| WHAT NEEDS TO BE DONE |
Images are to be dropped; everything else in the entries below must be copied exactly.

◇ ◇ ◇ ◇ ◇ ◇ ◇

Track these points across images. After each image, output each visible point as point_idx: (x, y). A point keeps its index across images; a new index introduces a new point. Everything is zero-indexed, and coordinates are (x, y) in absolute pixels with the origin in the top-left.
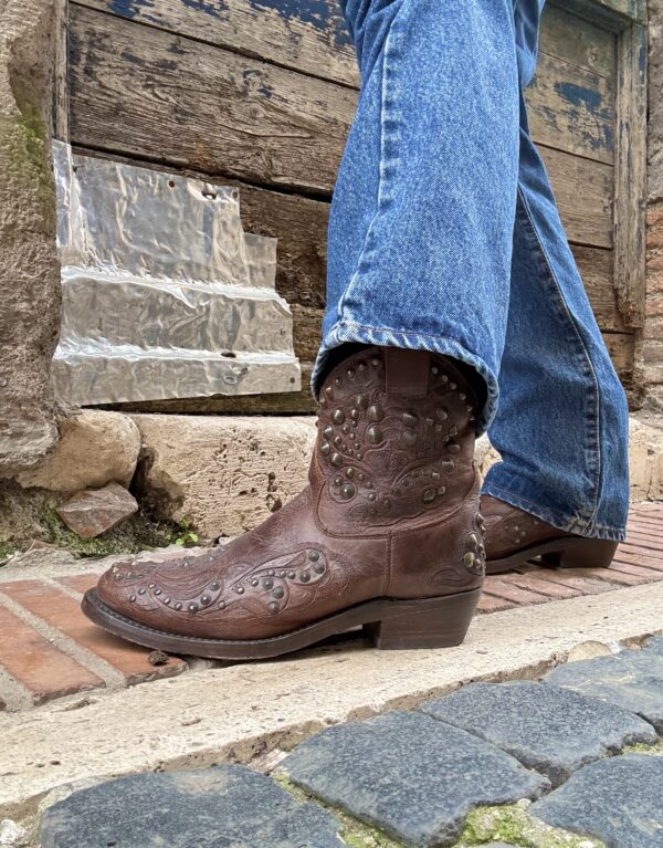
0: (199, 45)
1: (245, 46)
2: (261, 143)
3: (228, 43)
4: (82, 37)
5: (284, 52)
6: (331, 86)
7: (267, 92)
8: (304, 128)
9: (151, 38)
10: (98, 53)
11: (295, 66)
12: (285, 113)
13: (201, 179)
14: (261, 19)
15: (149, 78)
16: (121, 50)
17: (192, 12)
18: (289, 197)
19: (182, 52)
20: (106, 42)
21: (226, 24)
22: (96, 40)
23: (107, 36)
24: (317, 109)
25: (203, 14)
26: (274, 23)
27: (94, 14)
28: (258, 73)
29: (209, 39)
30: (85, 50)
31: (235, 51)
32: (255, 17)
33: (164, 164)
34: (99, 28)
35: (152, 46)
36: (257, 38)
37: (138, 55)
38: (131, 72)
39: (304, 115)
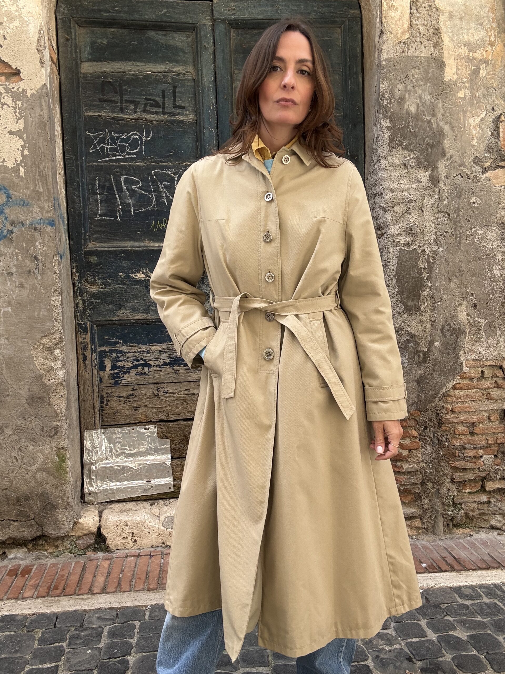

◇ ◇ ◇ ◇ ◇ ◇ ◇

| ANSWER TO THIS PROBLEM |
Track these points across images. After each image, output each visible point as point_idx: (x, y). A point keeps its index across images; a new index introduces a new point. Everything is zero-indexed, and coordinates are (x, y) in absolute pixels with the origin in the top-left.
0: (199, 45)
1: (245, 46)
2: (261, 143)
3: (228, 43)
4: (82, 37)
5: (284, 52)
6: (331, 86)
7: (267, 92)
8: (304, 128)
9: (151, 38)
10: (98, 53)
11: (295, 66)
12: (285, 113)
13: (201, 179)
14: (261, 19)
15: (149, 78)
16: (121, 50)
17: (192, 12)
18: (289, 197)
19: (182, 52)
20: (106, 42)
21: (226, 24)
22: (96, 40)
23: (107, 36)
24: (317, 109)
25: (203, 14)
26: (274, 23)
27: (94, 14)
28: (258, 73)
29: (209, 39)
30: (85, 50)
31: (235, 51)
32: (255, 17)
33: (164, 164)
34: (99, 28)
35: (152, 46)
36: (257, 38)
37: (138, 55)
38: (131, 72)
39: (304, 115)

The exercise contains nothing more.